Review: ‘The Conversation’
4 min read
‘CSI: NY’ star Hill Harper delves into relationships between Black men and women and takes a good, hard look at his own relationships in this groundbreaking new book.
Title: The Conversation
Author: Hill Harper
Release Date: September 8th, 2009
Publisher: Gotham
ISBN: 978-1-592-40475-9
Price: $20.00
CSI: New York star Hill Harper‘s day job might be playing Dr. Sheldon Hawkes on the second CSI: Crime Scene Investigation spin-off, but the actor, who has two degrees from Harvard and counts President Barack Obama as a good friend, is also a best-selling author. His previous two books, Letters to a Young Brother and Letters to a Young Sister, reached out to African American youth, offering advice and encouragement for navigating the sometimes tricky waters of school, employment, financial burdens and the opposite sex. In his third offering, Harper turns his eye to adults, specifically romantic relationships between Black men and women. Harper sees a huge division between the sexes, particularly among African Americans, and attempts to bridge that gap with this honest and at times raw look at where Black men and women go wrong in the way they relate to each other… and offers up solutions for breaking down the walls between the sexes.
What makes Harper’s book unique is that he draws from his own personal experience. Though he does rely on conversations and thoughts from people he knows (in the form of sections entitled “Black Men Speak” and “Sisters’ Soiree Chat”), Harper takes a microscope to his own dating life as well, questioning why he himself is still single and laying bare some mistakes he’s made. In the opening chapter of the book, Harper attends the 50th wedding anniversary party for parents of a friend’s wife and meets a woman named Nichole at the gathering. A teacher based in DC and a single mom, Nichole and Harper really hit it off, but when he returned to L.A. it took Harper a month to call her. When he finally did, he found the connection they had shared was totally strained, but rather than giving up, Harper pressed on and decided to see if they could make it work, despite the odds against them.

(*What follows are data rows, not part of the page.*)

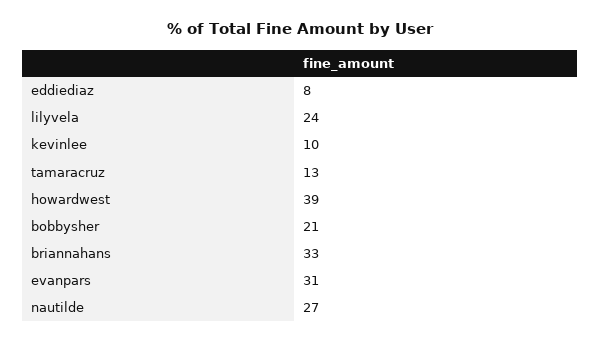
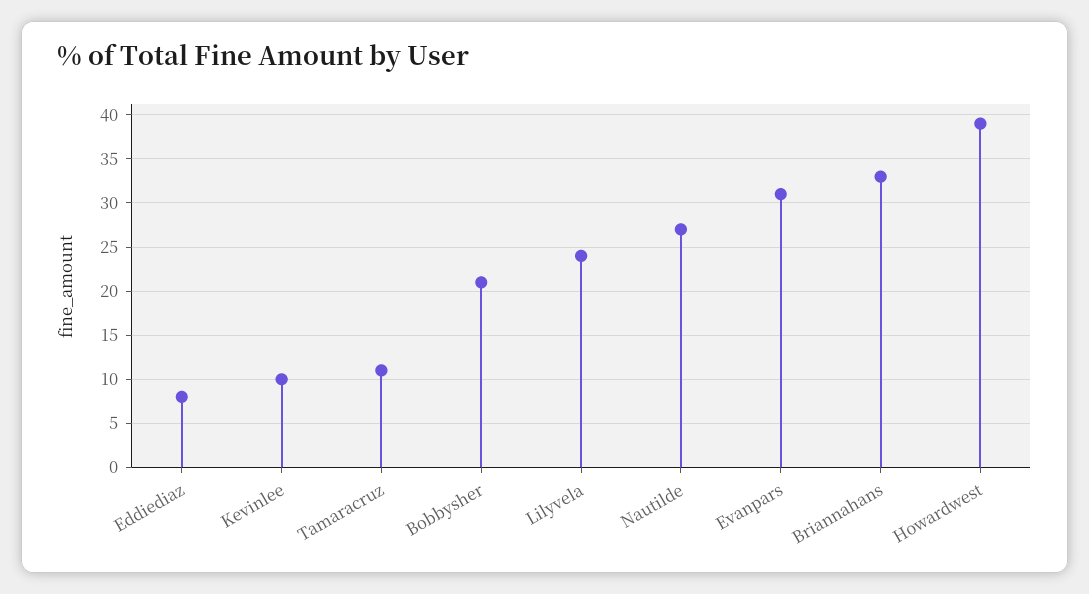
  {
    "eddiediaz": 8,
    "lilyvela": 24,
    "kevinlee": 10,
-   "tamaracruz": 13,
+   "tamaracruz": 11,
    "howardwest": 39,
    "bobbysher": 21,
    "briannahans": 33,
    "evanpars": 31,
    "nautilde": 27
  }

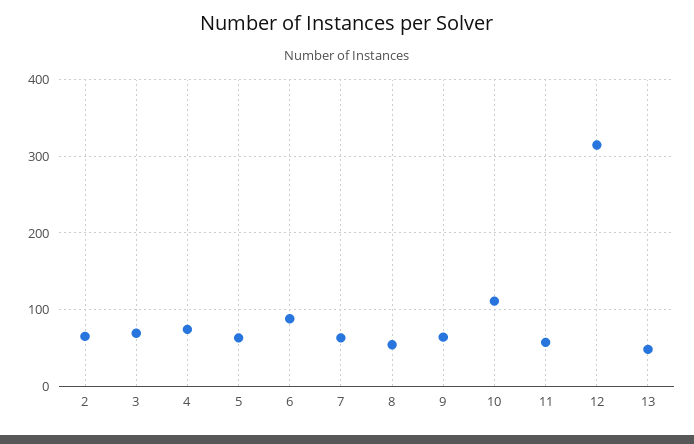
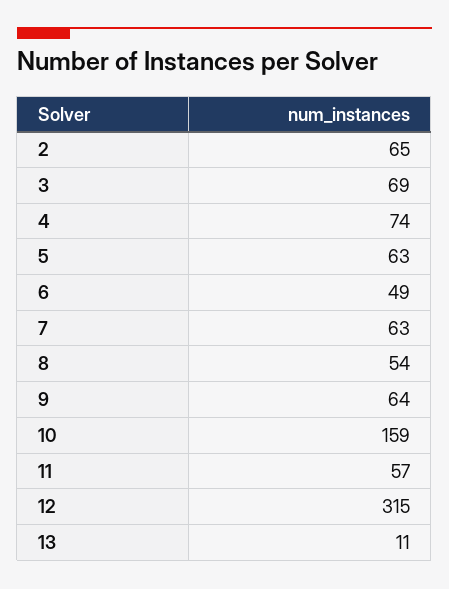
  {
    "2": 65,
    "3": 69,
    "4": 74,
    "5": 63,
-   "6": 90,
+   "6": 49,
    "7": 63,
    "8": 54,
    "9": 64,
-   "10": 110,
+   "10": 159,
    "11": 57,
    "12": 315,
-   "13": 50
+   "13": 11
  }

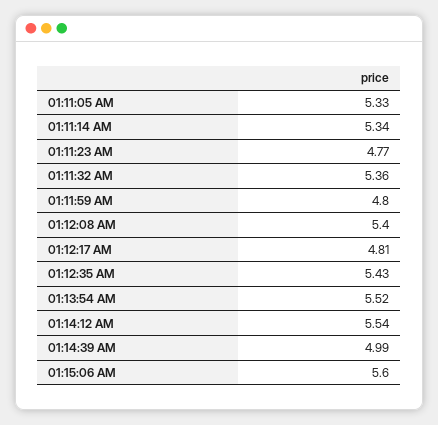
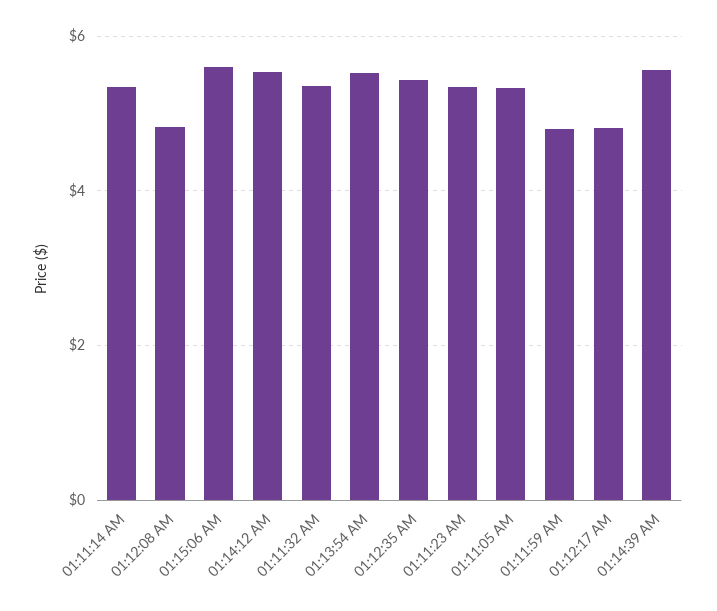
  {
    "01:11:05 AM": 5.33,
    "01:11:14 AM": 5.34,
-   "01:11:23 AM": 4.77,
+   "01:11:23 AM": 5.4,
    "01:11:32 AM": 5.36,
    "01:11:59 AM": 4.8,
-   "01:12:08 AM": 5.4,
+   "01:12:08 AM": 4.8,
    "01:12:17 AM": 4.81,
    "01:12:35 AM": 5.43,
    "01:13:54 AM": 5.52,
    "01:14:12 AM": 5.54,
-   "01:14:39 AM": 4.99,
+   "01:14:39 AM": 5.6,
    "01:15:06 AM": 5.6
  }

Though Harper’s book certainly has advice that is universal, it is geared towards African-American men and women. Harper points out the grim statistics for African American families: in 2006, fewer than 33% of all African American children were being raised in two parent households… a 51% decline from forty years earlier. Harper points out that when looking at Black families, the African American legacy, which is filled with centuries of slavery and oppression, can’t be ignored. Harper finds that the fact that African Americans were literally denied the right to marry and raise their own children under slavery laws has contributed to the insecurity and fragility of many Black relationships today.
Harper tackles many of the very modern problems facing African American couples by laying out perceptions and misconceptions each sex has about the other. An early chapter is devoted to the vocalization of these beliefs, from the way many Black men claim Black women are angry, sexually repressed and give off the air of not needing a man. Black men, in the eyes of many black women, are lazy, irresponsible and unfaithful. Though familiar claims, Harper stresses the importance of thinking positively, and not making assumptions based on negative stereotypes.
In the hopes of getting to the heart of the problem and finding the solution, Harper opens a dialogue, talking to both men and women to get at their real feelings about relationships and the opposite sex… including some things that the other sex might have a hard time hearing. Black men speak frankly about what makes one woman “the one” while another is not. Black women talk about the reasons why seeing a black man dating a woman of a different race makes them so angry, even as the reverse doesn’t seem to be an issue.
Relationships are tricky business, but Harper has the right approach in his desire to get men and women talking to each other, rather than just complaining and making assumptions about the other sex. How can the sexes hope to bridge the gap between them if they won’t even talk to each other? Harper has penned an accessible, appealing book that opens the door for and begins the conversation between Black men and women, paving the way for them to communicate openly about the issues they have with one another.